При жизни Маркса не было известно о значении дарообмена как формы социальной и экономической связи первобытности, и он не мог, естественно, сформулировать положение о роли дара-отдара при феодализме. Однако в разделе о товарном фетишизме К. Маркс делает очень яркие замечания, показывающие, что он считал аналогией товарооборота в средние века «кругооборот. . . натуральных служб и натуральных повинностей»: «. . . перенесемся в мрачное европейское средневековье. Вместо нашего независимого, человека мы находим здесь людей, которые все зависимы — крепостные и феодалы, вассалы и сюзерены, миряне и попы. Личная зависимость характеризует тут как общественные отношения материального производства, так и основанные на нем сферы жизни. Но именно потому, что отношения личной зависимости составляют основу данного общества, труду и продуктам не приходится принимать отличную от их реального бытия фантастическую форму. Они входят в общественный кругооборот в качестве натуральных служб и натуральных повинностей. Непосредственно общественной формой труда является здесь его натуральная форма, его особенность, а не его всеобщность, как в обществе, покоящемся на основе товарного производства».
Итак, личная зависимость является «основой» феодализма в том же смысле, в каком товарная, безличная связь является основой капитализма, т. е., во-первых, феодализм возникает из отношений всеобщей зависимости, как капитализм - из отношений всеобщей отчужденности; во-вторых, для успешного функционирования феодализма нужно, чтобы сохранялась форма «взаимных услуг», как для капитализма нужно, чтобы работала формула «каждый за себя»; в-третьих, мистика, окружающая отношения классов при феодализме (понятия «долг», «верность», «преданность»), соответствует тому фетишизму, который облекает рыночные отношения людей.
В задачу автора не входит доказательство различных сторон выделяемой модели феодализма при помощи обращения к фактическому материалу. Но ввиду важности положения о роли дарообмена представляется необходимым его проиллюстрировать. Даром-отдаром является прежде всего «основное отношение всего феодального порядка,— отдача земли в ленное владение за определенную службу и повинности» 17. Сюзерен «жалует» вассалу землю, вассал «дарит» сюзерену верность, службу и т. п. Феодал «дарует» крестьянам покровительство, защиту, справедливость (суд), а те за это «добровольно» выполняют разного рода повинности. Ряд исследователей отмечали, что «щедрость» господина является одной из важнейших категорий средневековой культуры, абсолютной феодальной ценностью, синонимом могущества сюзерена, что «служить» и «дарить» при феодализме воспринималось как единое понятие. Коммендация служит наиболее характерным примером «добровольного» дарения своей свободы.

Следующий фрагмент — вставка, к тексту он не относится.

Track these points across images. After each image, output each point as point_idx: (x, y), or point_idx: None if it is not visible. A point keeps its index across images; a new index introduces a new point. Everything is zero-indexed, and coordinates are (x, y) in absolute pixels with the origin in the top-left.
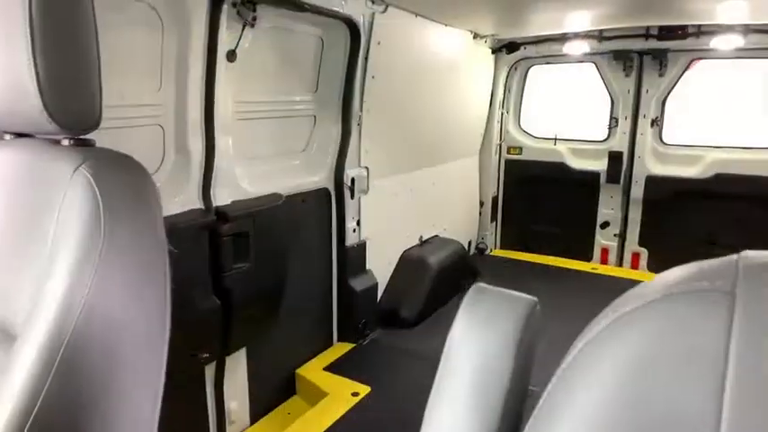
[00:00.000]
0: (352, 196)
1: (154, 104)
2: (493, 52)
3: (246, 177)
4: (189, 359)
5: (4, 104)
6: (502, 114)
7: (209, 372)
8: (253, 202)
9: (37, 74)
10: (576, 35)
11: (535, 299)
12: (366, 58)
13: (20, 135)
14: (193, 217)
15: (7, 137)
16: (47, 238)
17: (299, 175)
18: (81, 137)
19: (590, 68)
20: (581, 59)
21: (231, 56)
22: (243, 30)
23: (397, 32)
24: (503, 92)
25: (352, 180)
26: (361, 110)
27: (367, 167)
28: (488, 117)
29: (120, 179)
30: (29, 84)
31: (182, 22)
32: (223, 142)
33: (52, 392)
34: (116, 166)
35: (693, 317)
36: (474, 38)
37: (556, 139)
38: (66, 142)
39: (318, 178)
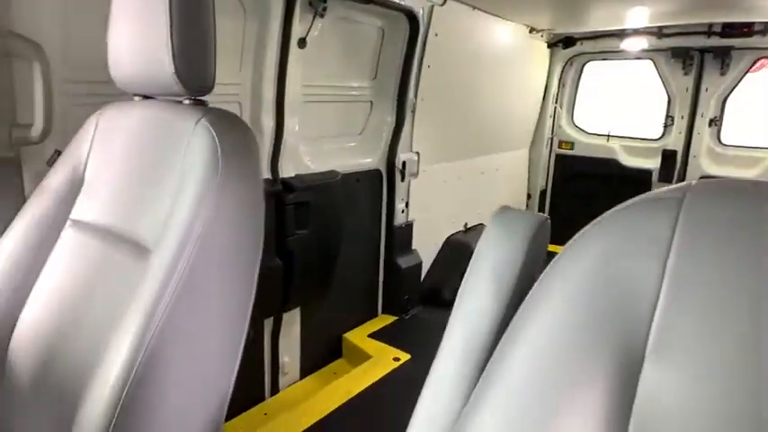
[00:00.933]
0: (403, 179)
1: (234, 83)
2: (549, 47)
3: (308, 154)
4: (254, 311)
5: (139, 71)
6: (555, 109)
7: (268, 326)
8: (313, 177)
9: (172, 45)
10: (635, 31)
11: (546, 216)
12: (423, 49)
13: (146, 97)
14: (264, 186)
15: (136, 98)
16: (174, 175)
17: (355, 156)
18: (198, 98)
19: (647, 65)
20: (638, 56)
21: (302, 43)
22: (313, 19)
23: (454, 25)
24: (557, 87)
25: (404, 163)
26: (416, 98)
27: (418, 153)
28: (541, 111)
29: (232, 130)
30: (165, 53)
31: (261, 11)
32: (291, 121)
33: (172, 300)
34: (228, 120)
35: (644, 215)
36: (530, 32)
37: (609, 135)
38: (186, 102)
39: (372, 160)
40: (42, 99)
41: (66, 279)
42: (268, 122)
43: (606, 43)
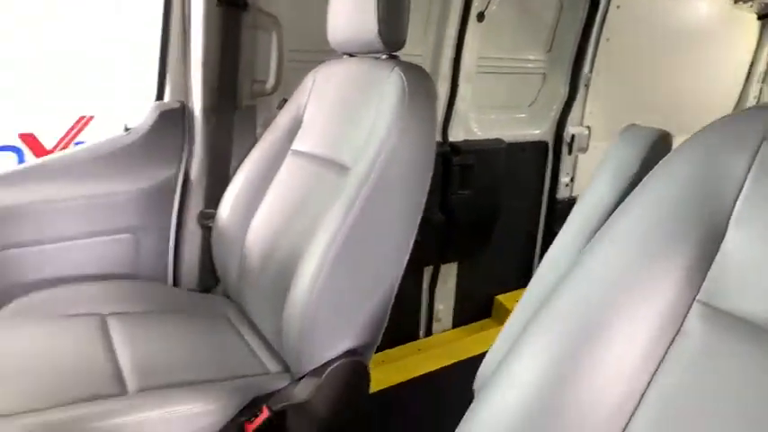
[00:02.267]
0: (570, 152)
1: (416, 54)
2: (759, 18)
3: (477, 122)
4: (416, 255)
5: (350, 33)
6: (761, 90)
7: (427, 273)
8: (479, 143)
9: (378, 12)
10: None
11: (667, 131)
12: (603, 22)
13: (351, 56)
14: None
15: (345, 57)
16: (370, 113)
17: (523, 126)
18: (393, 54)
19: None
20: None
21: (480, 17)
22: None
23: None
24: (766, 65)
25: (572, 137)
26: (591, 71)
27: (589, 127)
28: (742, 93)
29: (418, 79)
30: (372, 18)
31: None
32: (463, 90)
33: (360, 205)
34: (416, 71)
35: (742, 123)
36: (735, 1)
37: None
38: (383, 57)
39: (540, 131)
40: (276, 61)
41: (286, 192)
42: (442, 90)
43: None
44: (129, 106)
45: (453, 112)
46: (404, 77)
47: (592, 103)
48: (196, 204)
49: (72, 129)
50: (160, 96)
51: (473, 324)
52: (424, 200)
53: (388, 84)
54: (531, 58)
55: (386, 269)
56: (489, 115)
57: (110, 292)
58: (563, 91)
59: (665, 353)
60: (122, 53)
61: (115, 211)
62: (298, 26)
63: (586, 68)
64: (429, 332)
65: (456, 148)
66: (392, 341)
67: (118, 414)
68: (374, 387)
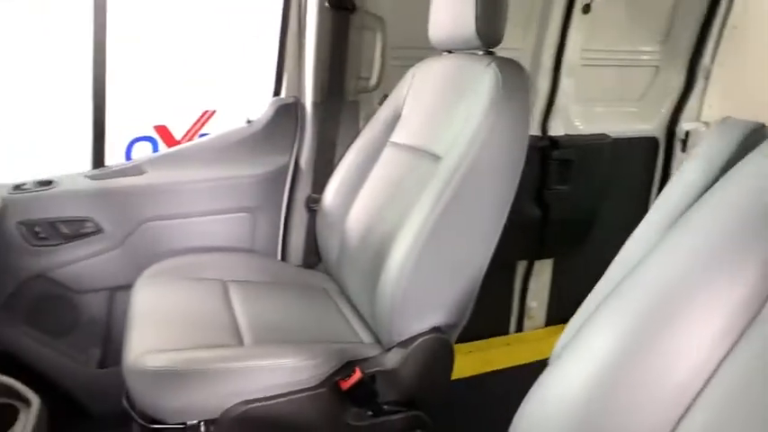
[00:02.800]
0: (684, 149)
1: (516, 48)
2: None
3: (579, 116)
4: (507, 249)
5: (450, 30)
6: None
7: (520, 268)
8: (581, 138)
9: (476, 7)
10: None
11: (762, 123)
12: (729, 7)
13: (449, 52)
14: (532, 140)
15: (444, 54)
16: (464, 106)
17: (630, 121)
18: (489, 49)
19: None
20: None
21: (586, 9)
22: None
23: None
24: None
25: (687, 133)
26: (712, 62)
27: (707, 123)
28: None
29: (512, 74)
30: (470, 16)
31: None
32: (565, 84)
33: (449, 193)
34: (511, 66)
35: None
36: None
37: None
38: (480, 53)
39: (649, 127)
40: (379, 59)
41: (382, 181)
42: (543, 84)
43: None
44: (247, 102)
45: (554, 107)
46: (498, 72)
47: (711, 97)
48: (304, 189)
49: (197, 122)
50: (277, 92)
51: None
52: (513, 191)
53: (483, 78)
54: (642, 49)
55: (472, 255)
56: (593, 109)
57: (230, 262)
58: (677, 84)
59: (740, 337)
60: (243, 55)
61: (236, 193)
62: (401, 25)
63: (707, 59)
64: (520, 328)
65: (555, 143)
66: (481, 334)
67: (235, 359)
68: (459, 374)
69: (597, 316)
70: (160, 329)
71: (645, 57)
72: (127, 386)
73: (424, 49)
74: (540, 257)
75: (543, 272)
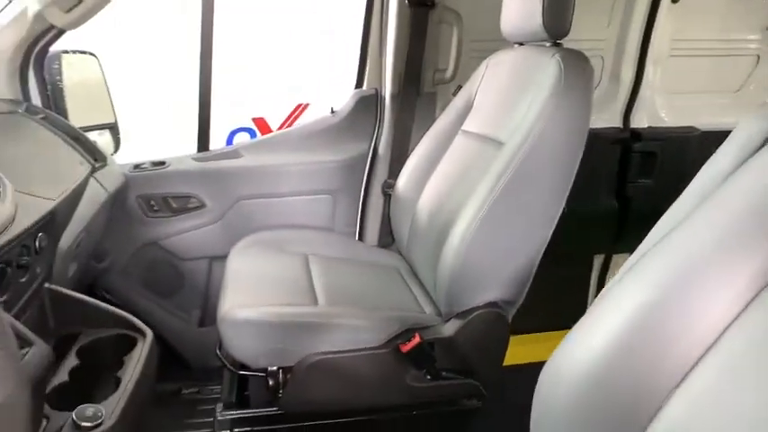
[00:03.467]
0: None
1: (599, 39)
2: None
3: (665, 108)
4: (583, 244)
5: (520, 24)
6: None
7: (597, 262)
8: (666, 130)
9: (543, 2)
10: None
11: None
12: None
13: (520, 45)
14: (612, 132)
15: (515, 45)
16: (529, 95)
17: (726, 114)
18: (556, 42)
19: None
20: None
21: None
22: None
23: None
24: None
25: None
26: None
27: None
28: None
29: (576, 64)
30: (537, 8)
31: None
32: (651, 75)
33: (508, 176)
34: (575, 57)
35: None
36: None
37: None
38: (547, 44)
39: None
40: (455, 52)
41: (451, 167)
42: (627, 75)
43: None
44: (336, 94)
45: (638, 99)
46: (561, 63)
47: None
48: (381, 175)
49: (292, 114)
50: (359, 84)
51: None
52: (570, 181)
53: (547, 69)
54: (741, 37)
55: (528, 236)
56: (681, 101)
57: (312, 238)
58: None
59: (750, 302)
60: (334, 52)
61: (320, 177)
62: (477, 19)
63: None
64: None
65: (637, 135)
66: (555, 325)
67: (311, 316)
68: (529, 359)
69: (627, 275)
70: (249, 290)
71: (744, 45)
72: (220, 336)
73: (498, 42)
74: (620, 251)
75: (622, 266)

Конечно, добровольность этих отношений извращена, нередко утверждается и поддерживается насилием, но сохранение флера «отечески-сыновних» отношений существенно для функционирования феодализма на всех этапах его развития. Обязательность отдара, поддерживаемая вначале лишь силой общественного мнения, с оформлением феодализма выливается в систему феодальных повинностей. Их смысл, конечно, заключается в обеспечении поступления продуктов и услуг снизу вверх, но остатки прежней взаимности дара-отдара сохраняются в виде обязанностей, идущих сверху вниз. Сюзерен «обязан» быть щедрым, оказывать покровительство вассалам, господин «обязан» быть «как отец» своим крестьянам (С. 81-82).